(Data excerpts)

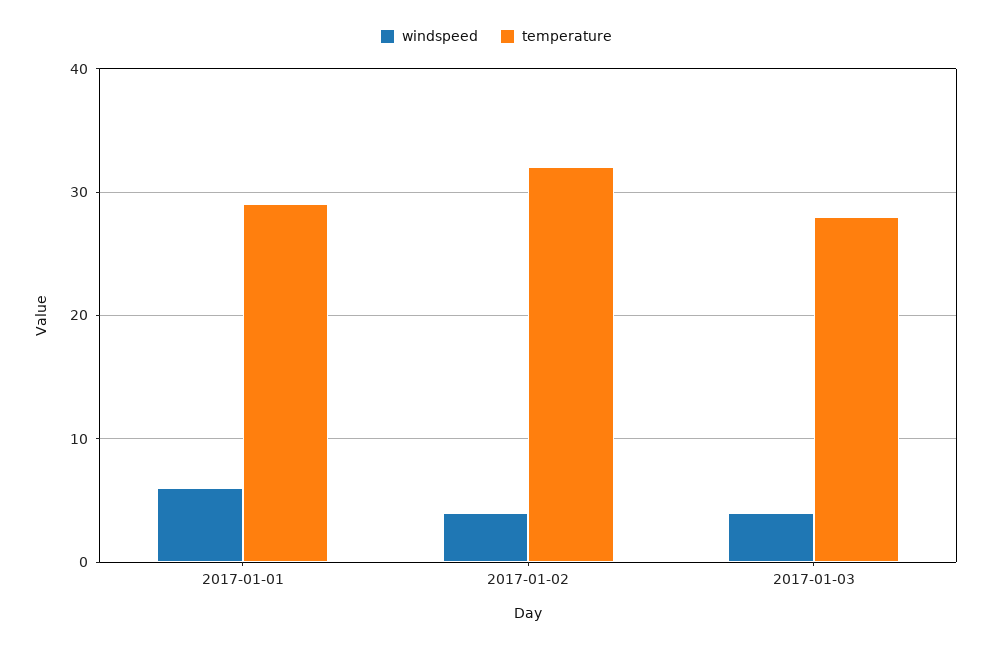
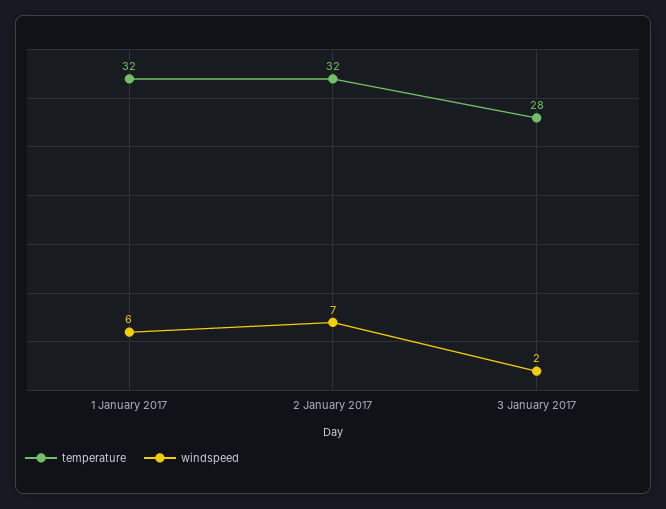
  {
    "windspeed": {
      "2017-01-01": 6,
-     "2017-01-02": 4,
+     "2017-01-02": 7,
-     "2017-01-03": 4
+     "2017-01-03": 2
    },
    "temperature": {
-     "2017-01-01": 29,
+     "2017-01-01": 32,
      "2017-01-02": 32,
      "2017-01-03": 28
    }
  }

WORK ITEM. Could you write out every line above exactly as it stands, with no images?

RESPONSE TO THE EXERCISE.
  {
    "windspeed": {
      "2017-01-01": 6,
-     "2017-01-02": 4,
+     "2017-01-02": 7,
-     "2017-01-03": 4
+     "2017-01-03": 2
    },
    "temperature": {
-     "2017-01-01": 29,
+     "2017-01-01": 32,
      "2017-01-02": 32,
      "2017-01-03": 28
    }
  }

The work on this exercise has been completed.